PROBLEM TO SOLVE: Please copy each line of the listing below precisely, excluding the images.
===== INFORMATION SHOWN
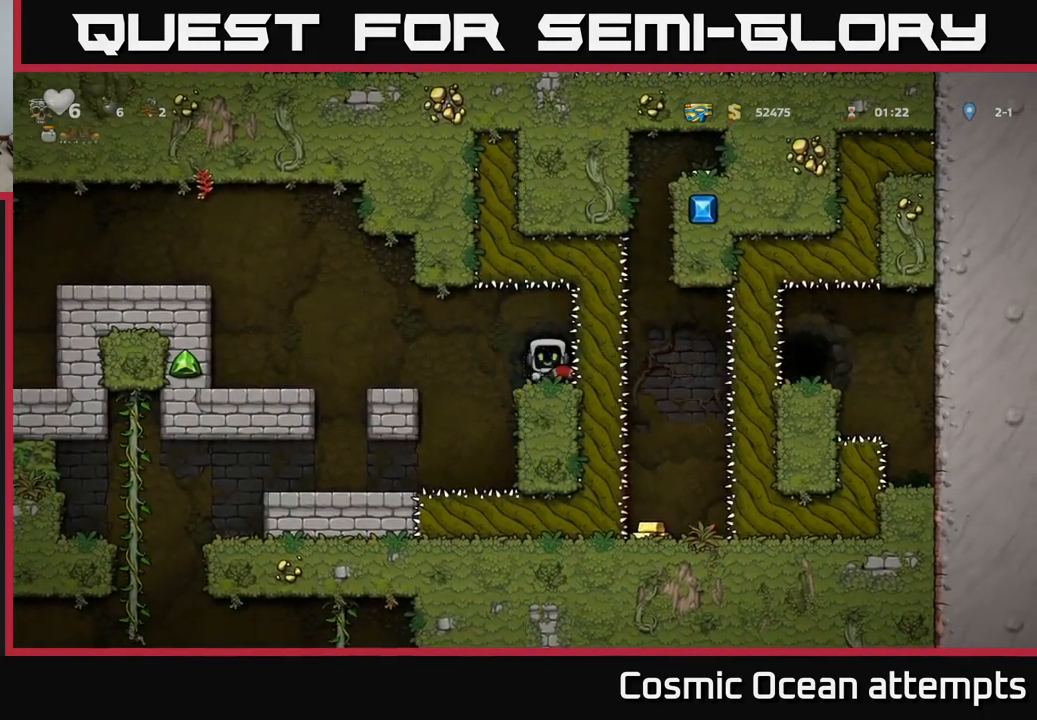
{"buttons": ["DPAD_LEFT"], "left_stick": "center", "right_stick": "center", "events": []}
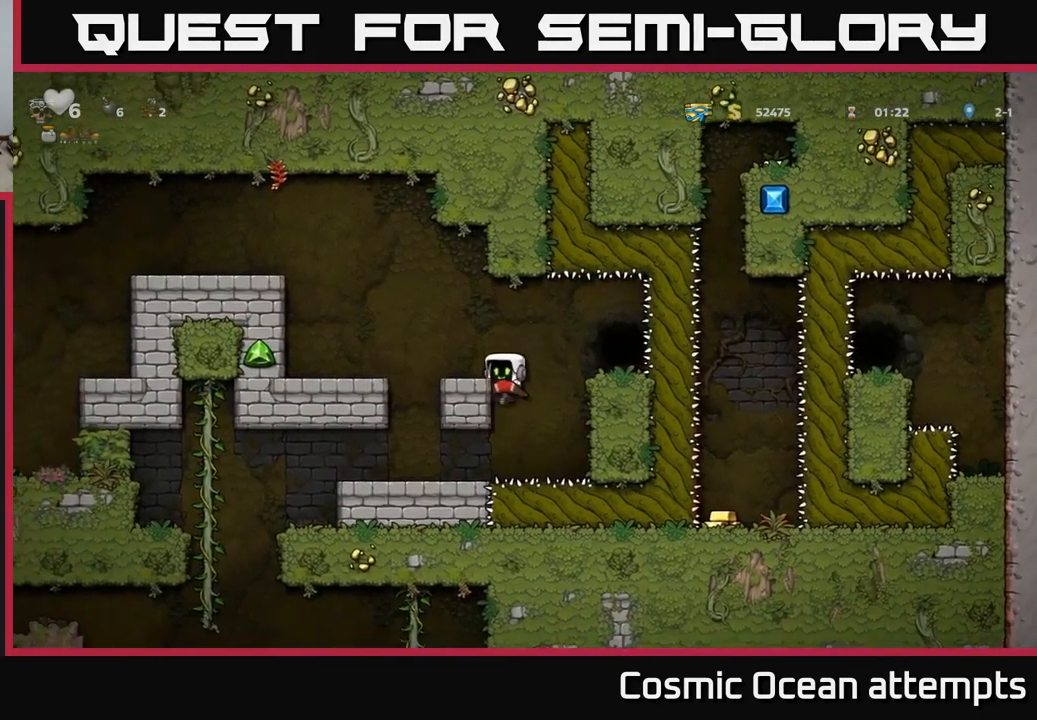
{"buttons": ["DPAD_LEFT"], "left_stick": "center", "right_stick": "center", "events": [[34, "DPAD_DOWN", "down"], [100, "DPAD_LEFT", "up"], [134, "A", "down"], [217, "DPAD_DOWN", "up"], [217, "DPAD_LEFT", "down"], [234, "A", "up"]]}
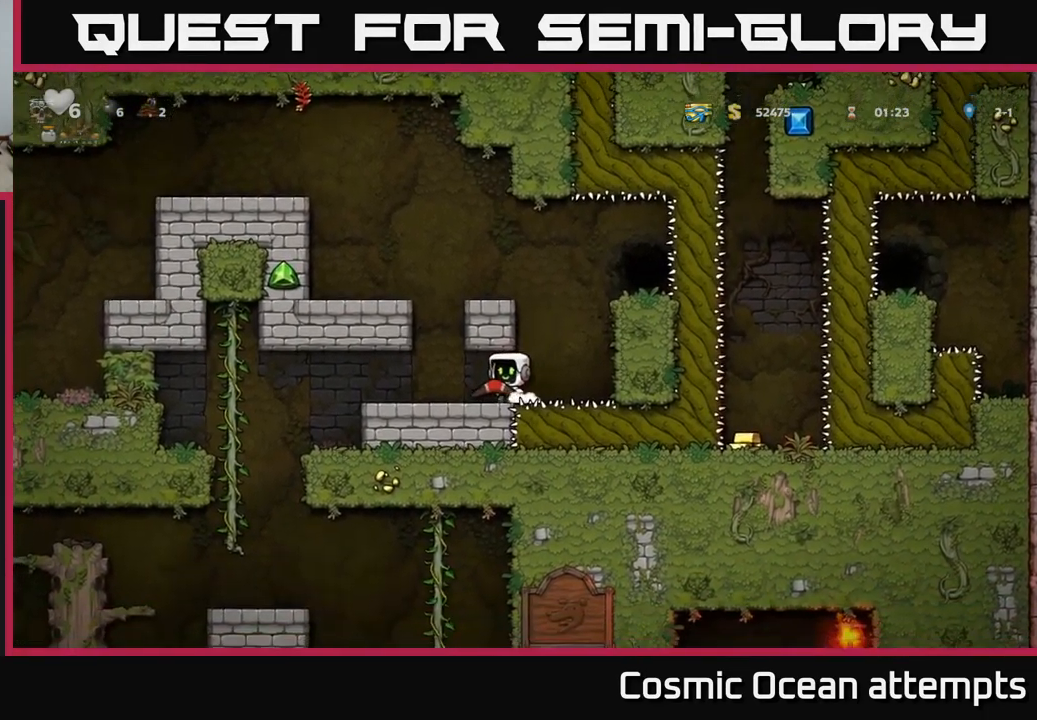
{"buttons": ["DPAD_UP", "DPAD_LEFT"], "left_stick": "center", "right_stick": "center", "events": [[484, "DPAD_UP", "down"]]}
==========
ANSWER BELOW:
{"buttons": ["DPAD_LEFT"], "left_stick": "center", "right_stick": "center", "events": []}
{"buttons": ["DPAD_LEFT"], "left_stick": "center", "right_stick": "center", "events": [[34, "DPAD_DOWN", "down"], [100, "DPAD_LEFT", "up"], [134, "A", "down"], [217, "DPAD_DOWN", "up"], [217, "DPAD_LEFT", "down"], [234, "A", "up"]]}
{"buttons": ["DPAD_UP", "DPAD_LEFT"], "left_stick": "center", "right_stick": "center", "events": [[484, "DPAD_UP", "down"]]}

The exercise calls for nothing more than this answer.